[Tarefa]:
No trecho para leitura, que fato deveria ser segredo de Estado mas logo virou notícia?

A pandemia do COVID-9 se diferencia de todas esses episódios por um detalhe importante. Mesmo que permaneçam isolados em quarentena, 3,9 bilhões de usuários internet continuarão a ter acesso às notícias e países que controlam a informação (e até os Estados democráticos já começaram a fazer isso https://jornalggn.com.br/blog/fabio-de-oliveira-ribeiro/diario-da-peste-13/) não é possível filtrar todas as informações. O que deveria ser um segredo de Estado (a contaminação dos marinheiros num porta-aviões) acabou rapidamente se transformando em notícia.

O vírus circula rapidamente. As notícias circularão numa velocidade ainda maior. As reações indignadas dos consumidores às limitações ao atendimento impostas pelos planos de saúde e dos cidadãos contra a incapacidade do Estado de conter o avanço da pandemia, tratar dos doentes e enterrar os mortos já podem ser notadas. Quando as ruas estiverem seguras e os países interromperem a quarentena as ruas ficarão cheias de pessoas querendo respostas, soluções, mudanças e, é claro, a responsabilização dos culpados (sejam eles empresários, banqueiros ou políticos).

[Material fornecido]:
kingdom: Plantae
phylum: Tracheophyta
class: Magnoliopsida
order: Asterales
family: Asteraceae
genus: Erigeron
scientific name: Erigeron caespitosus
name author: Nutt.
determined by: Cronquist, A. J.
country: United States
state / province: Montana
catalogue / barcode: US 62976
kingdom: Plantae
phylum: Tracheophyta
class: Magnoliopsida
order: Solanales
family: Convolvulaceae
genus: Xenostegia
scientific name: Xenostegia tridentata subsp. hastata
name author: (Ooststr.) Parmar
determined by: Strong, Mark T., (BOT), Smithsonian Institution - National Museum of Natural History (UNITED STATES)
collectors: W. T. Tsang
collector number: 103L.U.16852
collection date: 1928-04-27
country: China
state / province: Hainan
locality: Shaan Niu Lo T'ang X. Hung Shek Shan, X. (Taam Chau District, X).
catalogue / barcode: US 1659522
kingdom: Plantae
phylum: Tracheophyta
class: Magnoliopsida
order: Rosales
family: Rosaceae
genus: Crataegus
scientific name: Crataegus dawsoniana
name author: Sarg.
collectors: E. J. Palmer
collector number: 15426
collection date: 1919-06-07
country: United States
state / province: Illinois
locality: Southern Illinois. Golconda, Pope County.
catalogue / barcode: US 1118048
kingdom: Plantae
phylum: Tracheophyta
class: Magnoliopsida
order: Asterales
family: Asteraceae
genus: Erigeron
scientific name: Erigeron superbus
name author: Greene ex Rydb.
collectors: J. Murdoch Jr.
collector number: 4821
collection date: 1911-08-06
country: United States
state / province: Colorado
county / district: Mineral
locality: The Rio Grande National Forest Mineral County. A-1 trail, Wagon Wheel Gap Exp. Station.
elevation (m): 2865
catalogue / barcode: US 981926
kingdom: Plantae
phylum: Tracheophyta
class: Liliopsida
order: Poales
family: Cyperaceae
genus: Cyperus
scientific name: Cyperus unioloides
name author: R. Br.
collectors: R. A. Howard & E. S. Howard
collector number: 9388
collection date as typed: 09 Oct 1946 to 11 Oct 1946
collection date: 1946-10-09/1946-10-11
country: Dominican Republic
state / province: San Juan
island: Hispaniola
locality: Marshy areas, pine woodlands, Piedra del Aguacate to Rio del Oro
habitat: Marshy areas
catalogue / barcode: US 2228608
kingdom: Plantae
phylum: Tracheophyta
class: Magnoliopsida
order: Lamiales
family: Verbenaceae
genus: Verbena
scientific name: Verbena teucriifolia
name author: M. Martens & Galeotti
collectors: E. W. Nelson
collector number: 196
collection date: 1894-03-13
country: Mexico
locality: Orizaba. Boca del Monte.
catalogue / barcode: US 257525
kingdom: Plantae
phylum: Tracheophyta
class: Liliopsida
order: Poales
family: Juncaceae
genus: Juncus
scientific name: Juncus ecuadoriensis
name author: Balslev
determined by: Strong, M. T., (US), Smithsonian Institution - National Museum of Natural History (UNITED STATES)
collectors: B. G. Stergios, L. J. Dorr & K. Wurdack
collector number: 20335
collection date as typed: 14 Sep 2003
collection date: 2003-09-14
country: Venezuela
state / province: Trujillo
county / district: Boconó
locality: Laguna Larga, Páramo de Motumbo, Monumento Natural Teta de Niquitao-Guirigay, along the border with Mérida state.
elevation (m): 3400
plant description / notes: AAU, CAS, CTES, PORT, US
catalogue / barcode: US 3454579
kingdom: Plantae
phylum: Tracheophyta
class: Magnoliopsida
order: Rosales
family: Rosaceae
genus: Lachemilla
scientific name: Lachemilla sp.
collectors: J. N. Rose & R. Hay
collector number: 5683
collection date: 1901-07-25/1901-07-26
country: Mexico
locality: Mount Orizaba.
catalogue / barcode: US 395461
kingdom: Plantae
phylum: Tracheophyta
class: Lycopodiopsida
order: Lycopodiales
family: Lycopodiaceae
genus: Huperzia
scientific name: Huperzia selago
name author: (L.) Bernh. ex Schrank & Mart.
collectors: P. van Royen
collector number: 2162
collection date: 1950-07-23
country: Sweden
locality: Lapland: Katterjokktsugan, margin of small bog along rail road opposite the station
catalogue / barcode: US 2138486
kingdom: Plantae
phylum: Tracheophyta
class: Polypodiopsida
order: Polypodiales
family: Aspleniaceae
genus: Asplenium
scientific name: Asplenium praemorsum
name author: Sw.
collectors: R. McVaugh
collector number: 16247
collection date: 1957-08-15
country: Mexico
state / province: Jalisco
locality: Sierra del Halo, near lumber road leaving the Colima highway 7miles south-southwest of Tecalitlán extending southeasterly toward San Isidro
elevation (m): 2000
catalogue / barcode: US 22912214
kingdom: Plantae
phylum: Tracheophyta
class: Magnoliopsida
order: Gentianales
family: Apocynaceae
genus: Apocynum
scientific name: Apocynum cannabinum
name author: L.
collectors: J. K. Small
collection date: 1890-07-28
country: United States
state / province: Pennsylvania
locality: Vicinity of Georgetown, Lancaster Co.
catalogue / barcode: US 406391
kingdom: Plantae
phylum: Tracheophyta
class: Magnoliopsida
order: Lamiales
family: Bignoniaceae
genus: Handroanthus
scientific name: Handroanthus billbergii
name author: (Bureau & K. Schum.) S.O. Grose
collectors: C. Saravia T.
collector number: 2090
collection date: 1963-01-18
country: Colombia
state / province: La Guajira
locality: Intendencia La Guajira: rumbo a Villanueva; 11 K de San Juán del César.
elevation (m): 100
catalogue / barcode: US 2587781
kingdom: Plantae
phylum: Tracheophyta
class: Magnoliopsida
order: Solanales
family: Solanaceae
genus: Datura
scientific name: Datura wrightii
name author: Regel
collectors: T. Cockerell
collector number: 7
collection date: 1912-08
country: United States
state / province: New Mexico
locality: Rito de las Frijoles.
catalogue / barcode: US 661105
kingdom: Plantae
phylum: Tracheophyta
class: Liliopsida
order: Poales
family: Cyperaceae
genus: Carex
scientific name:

[Resposta]:
A contaminação dos marinheiros num porta-aviões.